Your goal: Check which lines in the records hold "down" and report how many there are, with no other text.
[Supplied entries Boundary: Start]
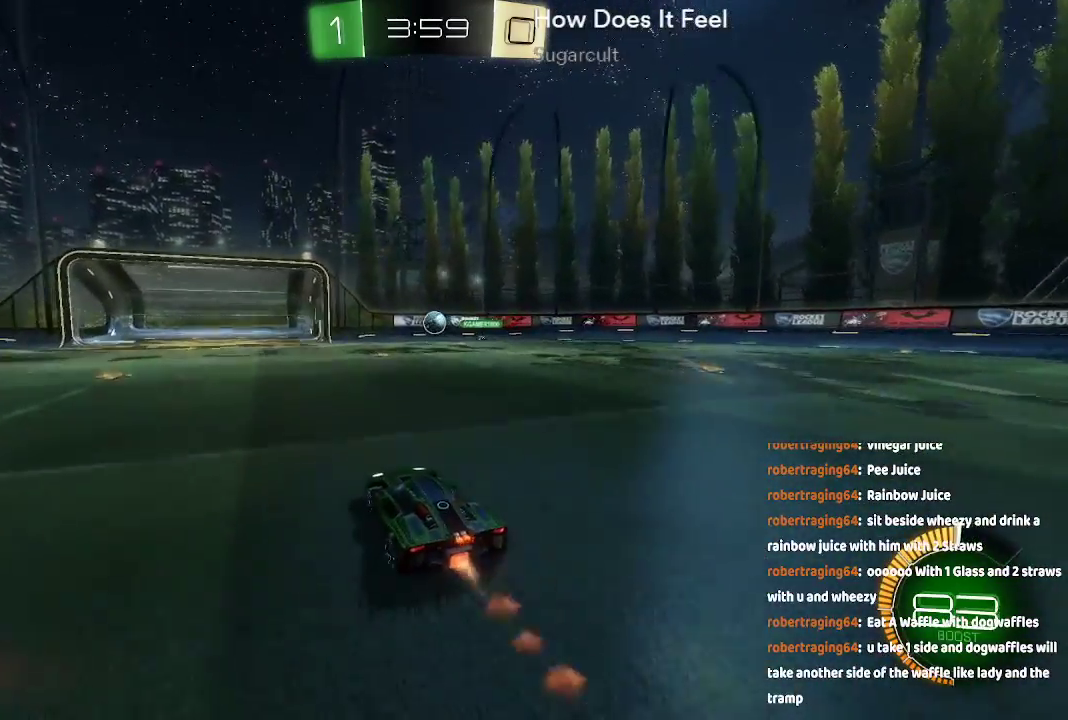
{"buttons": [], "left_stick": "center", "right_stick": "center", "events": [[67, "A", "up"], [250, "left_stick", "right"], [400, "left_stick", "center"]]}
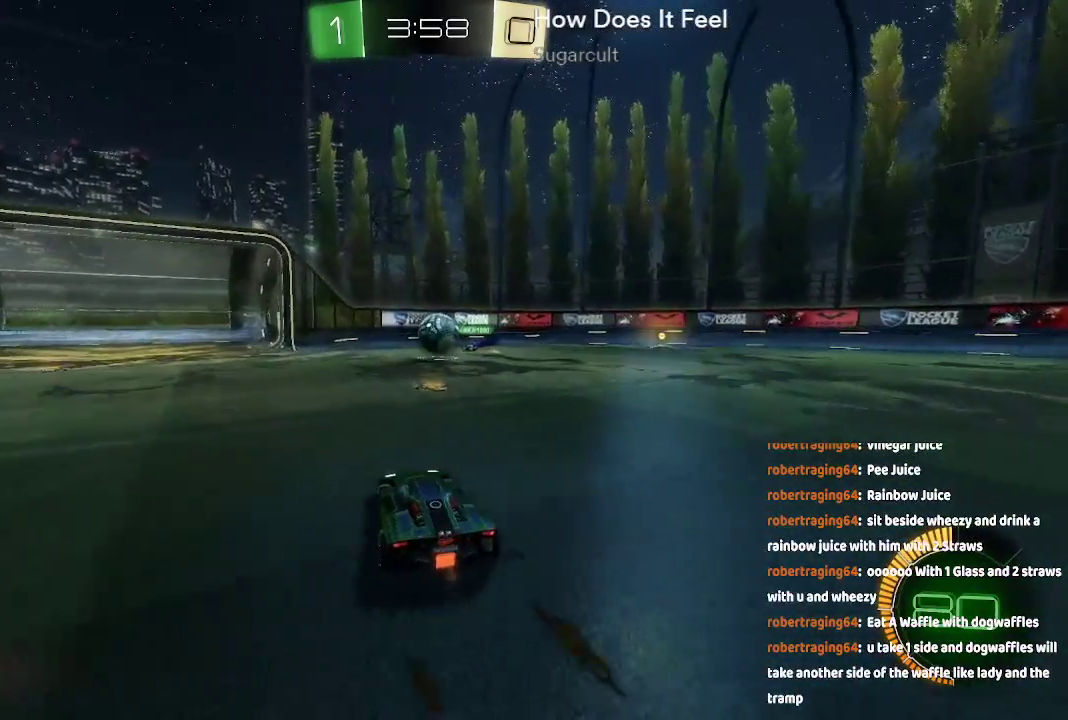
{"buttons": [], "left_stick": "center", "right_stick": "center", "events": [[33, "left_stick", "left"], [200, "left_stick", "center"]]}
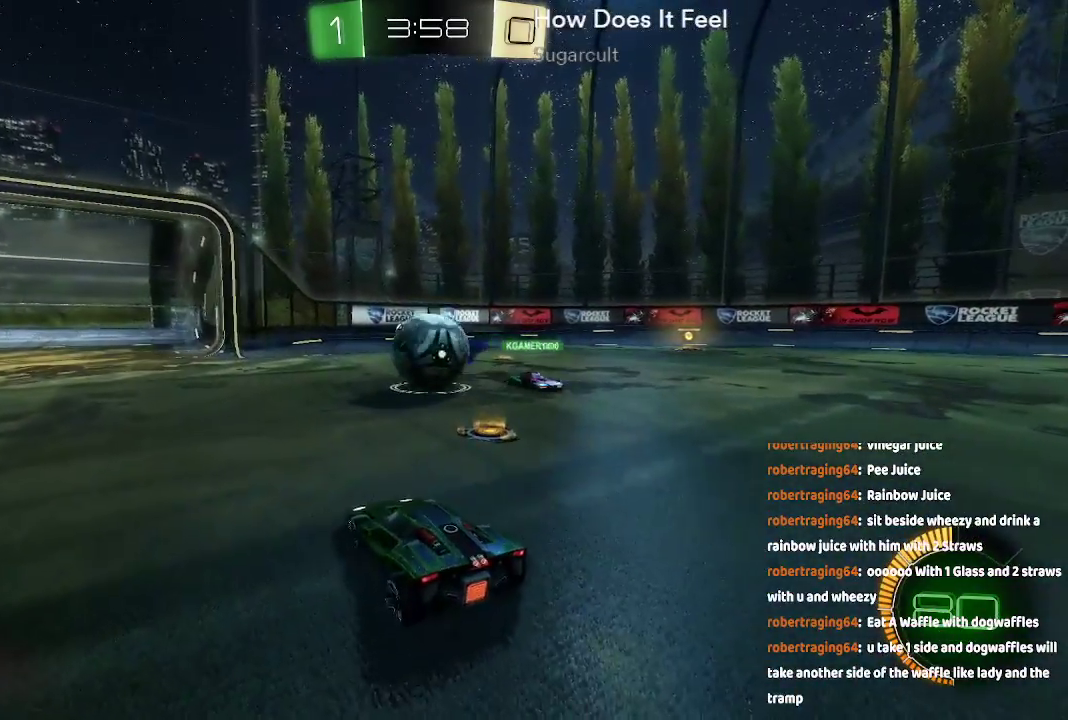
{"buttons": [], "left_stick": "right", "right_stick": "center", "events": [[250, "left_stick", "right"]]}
[Supplied entries Boundary: End]
[Supplied entries Boundary: Start]
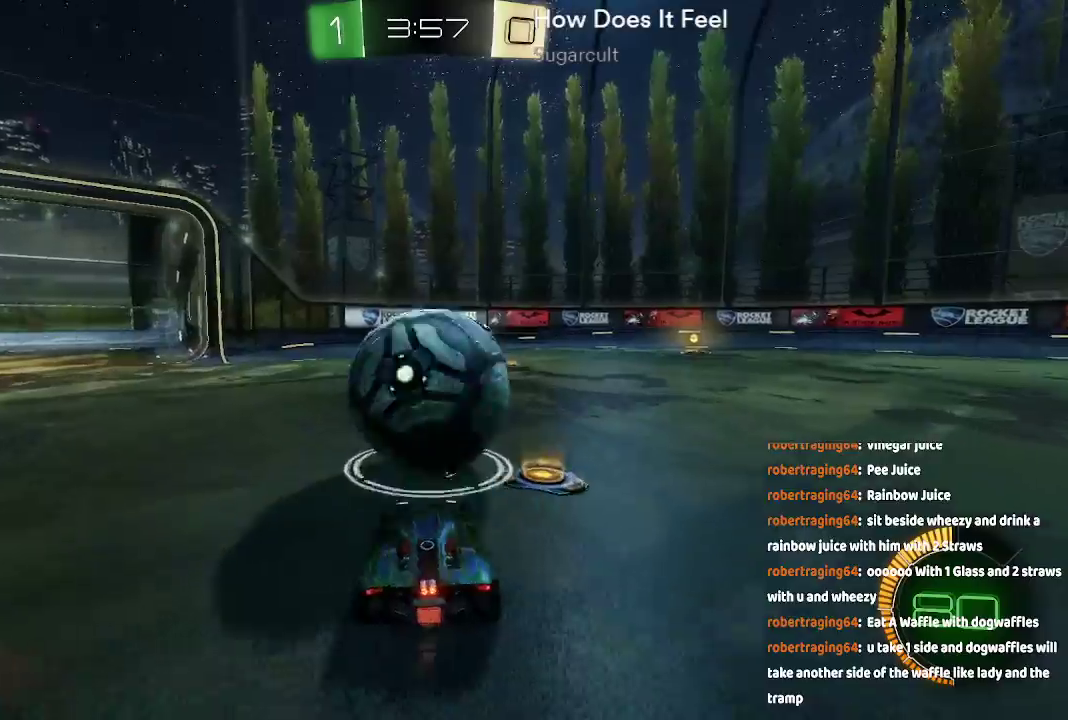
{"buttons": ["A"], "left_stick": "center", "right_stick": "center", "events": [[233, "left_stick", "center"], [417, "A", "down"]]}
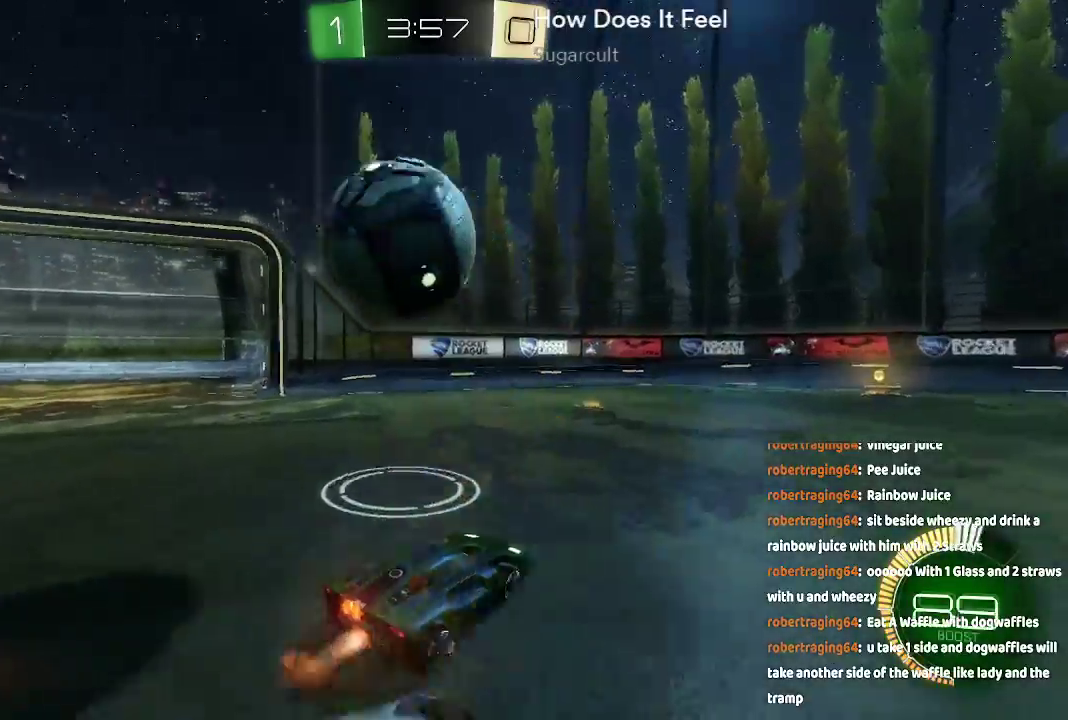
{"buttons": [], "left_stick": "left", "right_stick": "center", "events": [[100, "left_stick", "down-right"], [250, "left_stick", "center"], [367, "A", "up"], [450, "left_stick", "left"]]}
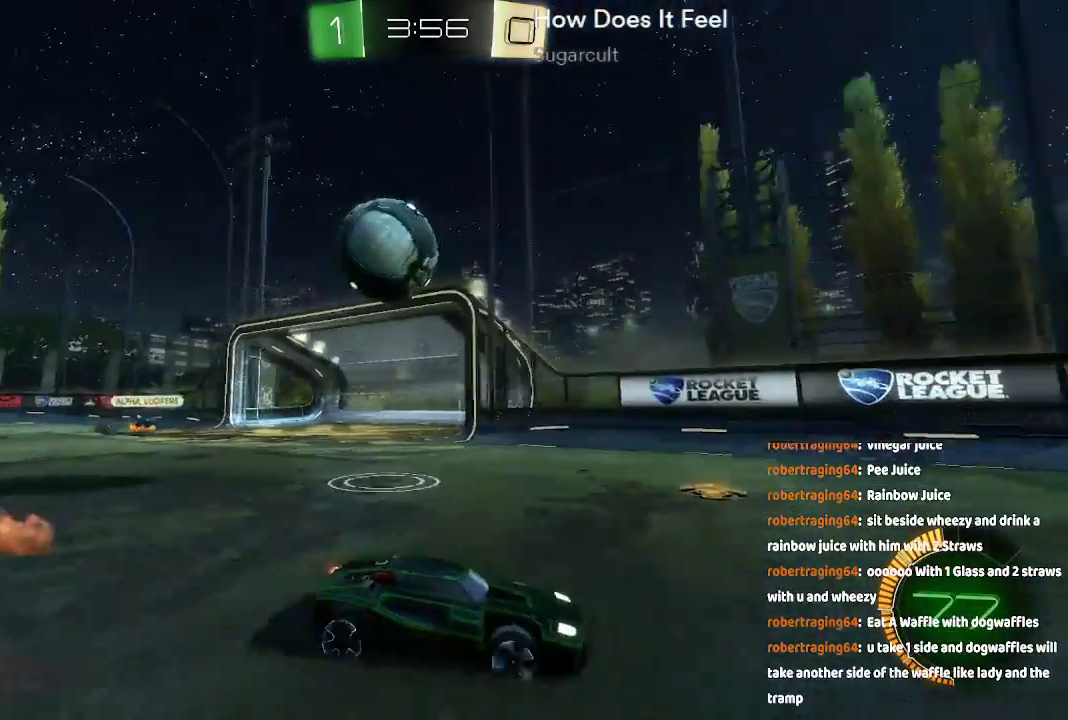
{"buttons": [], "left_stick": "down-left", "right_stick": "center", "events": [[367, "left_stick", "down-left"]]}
[Supplied entries Boundary: End]
[Supplied entries Boundary: Start]
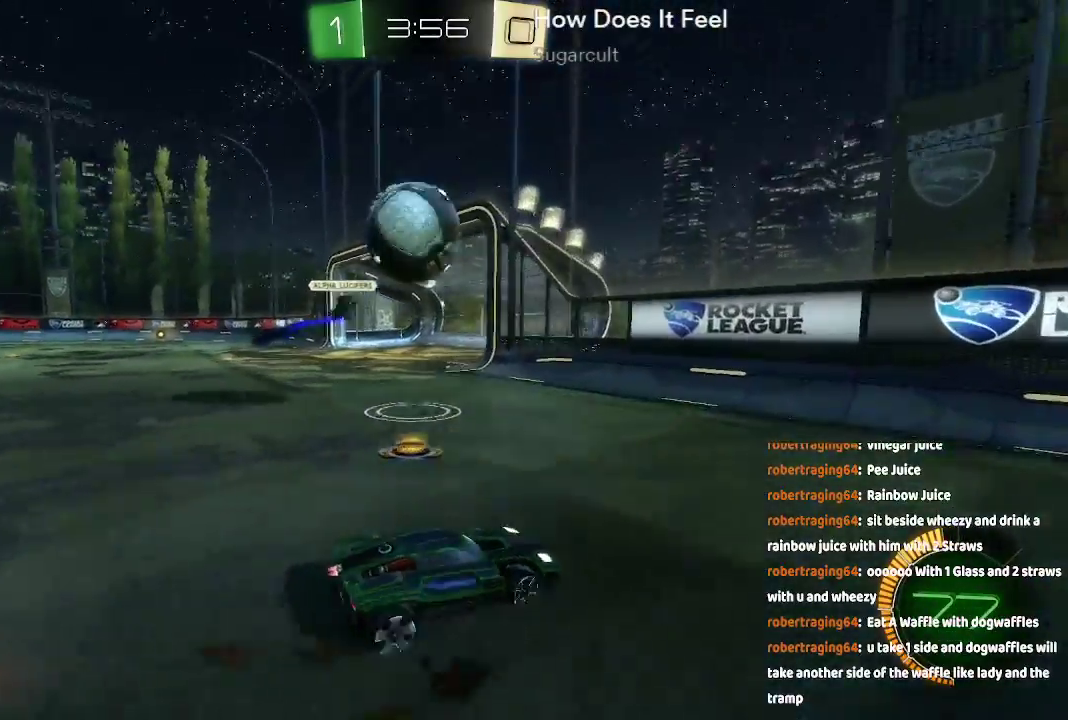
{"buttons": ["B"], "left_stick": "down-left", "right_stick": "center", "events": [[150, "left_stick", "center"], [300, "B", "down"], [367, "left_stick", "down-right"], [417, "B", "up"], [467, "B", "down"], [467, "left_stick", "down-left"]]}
[Supplied entries Boundary: End]
Solution to the exercise: 4